# Work instruction:
Please set down, word for word, the line that contains "TRANSFERÊNCIA ESPECIAL, 6: 851000 -> none" and every line after it to the end of the entries below, omitting the pictures.

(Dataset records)
◇ ◇ ◇
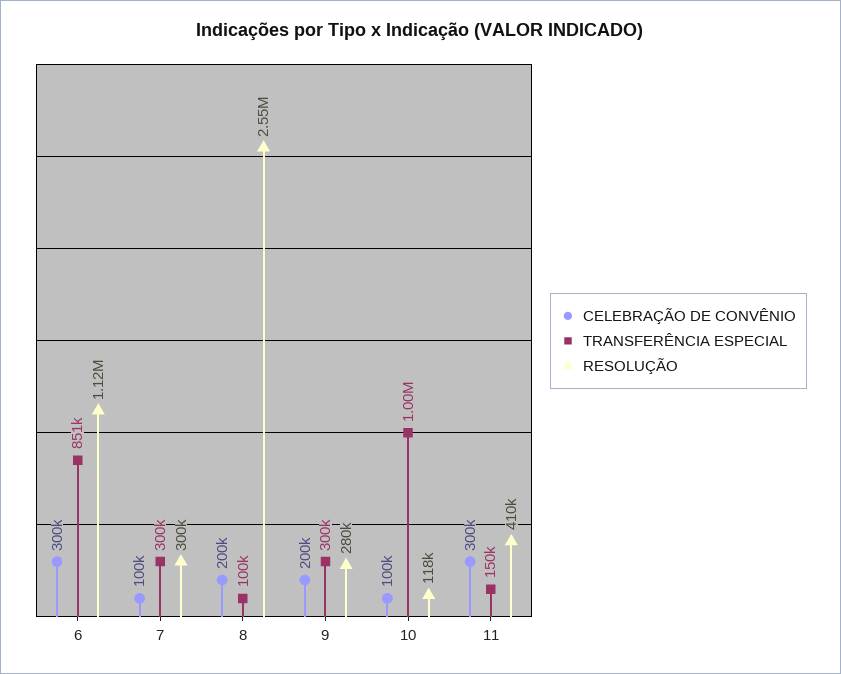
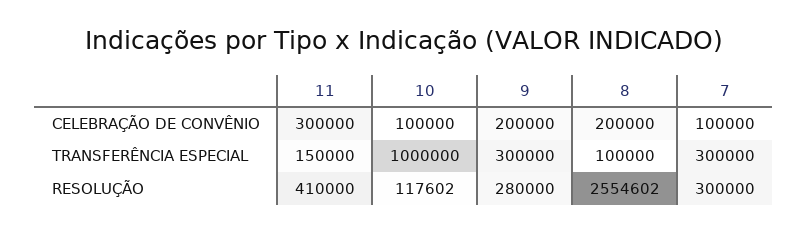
CELEBRAÇÃO DE CONVÊNIO, 6: 300000 -> none
TRANSFERÊNCIA ESPECIAL, 6: 851000 -> none
RESOLUÇÃO, 6: 1120000 -> none

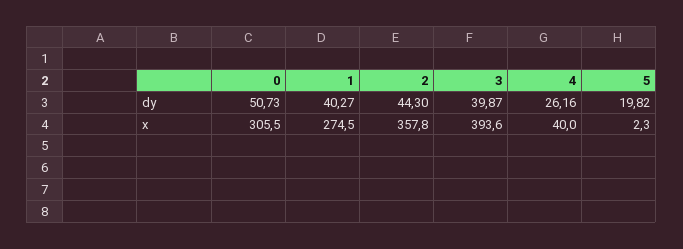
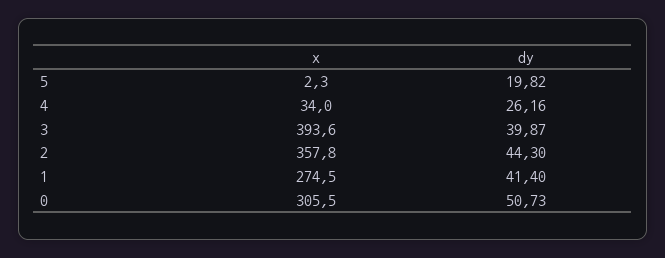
1, dy: 40.27 -> 41.4
4, x: 40 -> 34

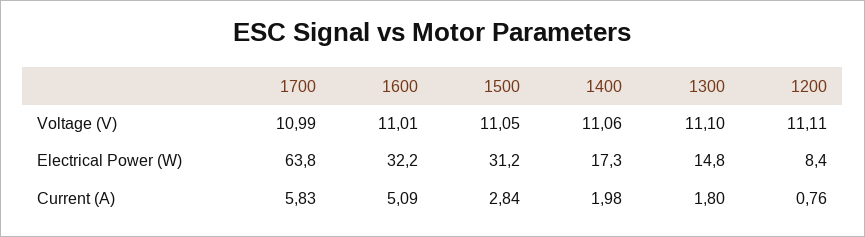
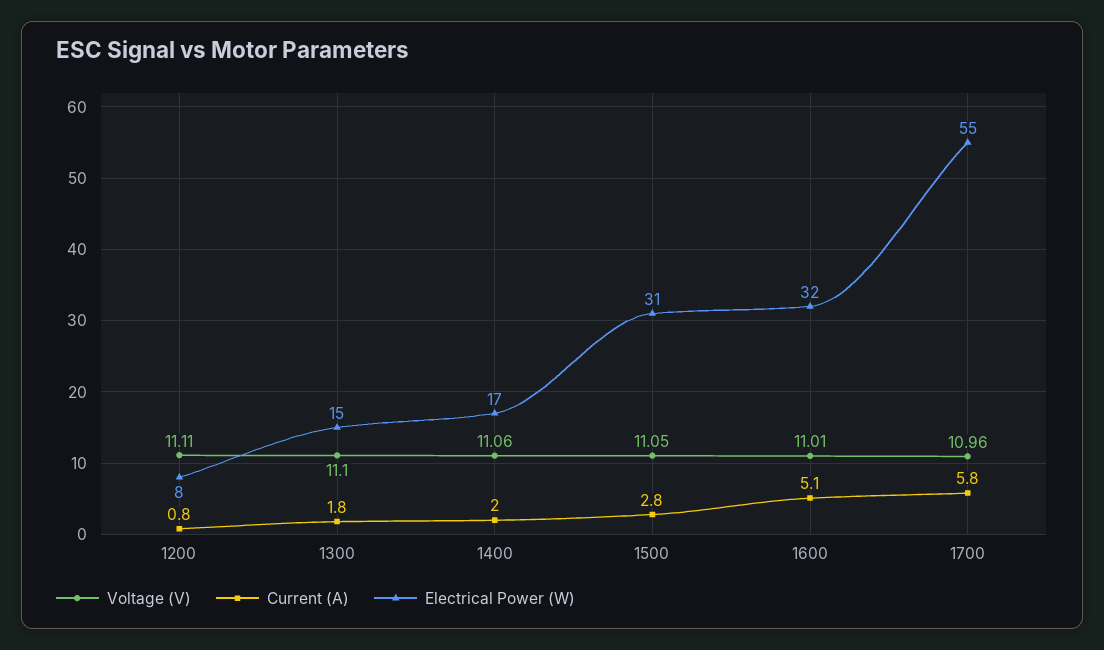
Voltage (V), 1700: 10.99 -> 10.96
Electrical Power (W), 1700: 63.8 -> 55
◇ ◇ ◇
# Expected output:
TRANSFERÊNCIA ESPECIAL, 6: 851000 -> none
RESOLUÇÃO, 6: 1120000 -> none

1, dy: 40.27 -> 41.4
4, x: 40 -> 34

Voltage (V), 1700: 10.99 -> 10.96
Electrical Power (W), 1700: 63.8 -> 55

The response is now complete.